Смеялись все, до слёз, дольше, чем шутка того стоила, — но после таких ночей смеются не шуткам, а тому, что живы и есть кому шутить. Я тоже смеялся. И считал попутно — привычка: сорок свидетелей, одна тайна, круговая порука на детском честном слове. Ненадёжно? Ненадёжней не бывает. Только вот что я вам скажу: за полгода в этих стенах я не видел, чтобы хоть одно детское честное слово было нарушено. Взрослые — те да, те граждане гибкие. А эти — держат.

* * *

Волохову грузили на волокушу последней — отбивалась. Рёбра ей Глузманова выучка запретила ломать дальше, а вот дар… дар унять она не могла: белые языки то и дело срывались с пальцев, и она гасила их о снег, озираясь, как гимназистка, застигнутая с папиросой.

— Это же надо теперь прятать, — сказала она мне тихо, когда я шёл рядом с волокушей. — Всю оставшуюся службу прятать, Сокольцев. Кромка у пятидесятилетней бабы не может гореть, как у девки. Глузман увидит замер — поседеет. Комиссия увидит — вопросы. А вопросы приведут к вам…

— Пусть приведут. Скажете — чудо. Стресс, боевое обострение, наука таких случаев знает полтора и оба врут. Глузману, кстати, я сам скажу. Ему можно половину — он привык.

— Половину… — Она посмотрела на меня снизу, с волокуши, и глаза у неё смеялись, хотя губы были в корке. — А тот разговор. Который «после выхода, не отвертитесь». Он теперь считается за половину или за целое?

— Он считается за отдельную кампанию, Ольга Дмитриевна. К ней готовятся.

— Готовьтесь, — согласилась она и закрыла глаза. — Только недолго. Мы с вами не в том возрасте, чтобы копать долгие подступы… Оба сапёры, оба знаем.

Волокуша уехала. А я остался стоять с этим её «оба сапёры» и стоял, дурак дураком, пока Аглая не потянула меня за рукав — показывать полынью.

Аглая стояла у полыньи и глядела в чёрную воду. Я подошёл — и не спросил ничего. Она сама.

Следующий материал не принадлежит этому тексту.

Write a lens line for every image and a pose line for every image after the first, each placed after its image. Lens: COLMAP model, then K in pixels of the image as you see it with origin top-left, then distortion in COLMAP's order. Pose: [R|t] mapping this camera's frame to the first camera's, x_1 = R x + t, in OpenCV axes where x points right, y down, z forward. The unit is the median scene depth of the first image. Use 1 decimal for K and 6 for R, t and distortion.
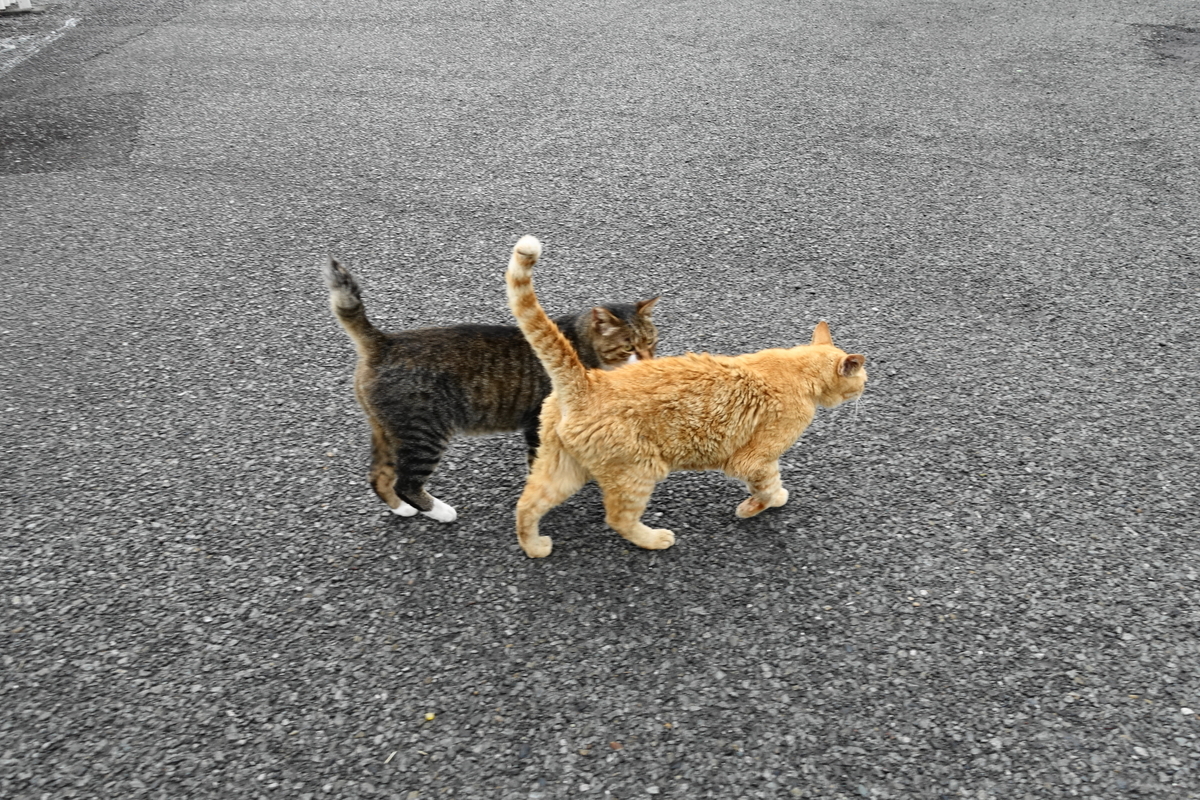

— Он не в столицу ушёл, Матвей Петрович. Швы — они как коридоры, у них два конца, я всегда чую, куда… — Она стянула очки. Лицо у неё было взрослое. — Этот конец — не здесь. Не у нас. Он в Изнанку ушёл, в самую… И там его…

Она замолчала.

— Договаривай.

— Там его ждали, — сказала Аглая. — Дверь ведь открывают с той стороны, с которой стоят. А ему открыли. Изнутри.

Чёрная вода в полынье уже подёргивалась ледком. Быстро — мороз к утру взялся крепкий. К полудню, подумал я, затянет вовсе, и будет ровное белое место, и никто не скажет, что здесь была дверь.

Двери такие, впрочем, не замерзают. Они просто ждут.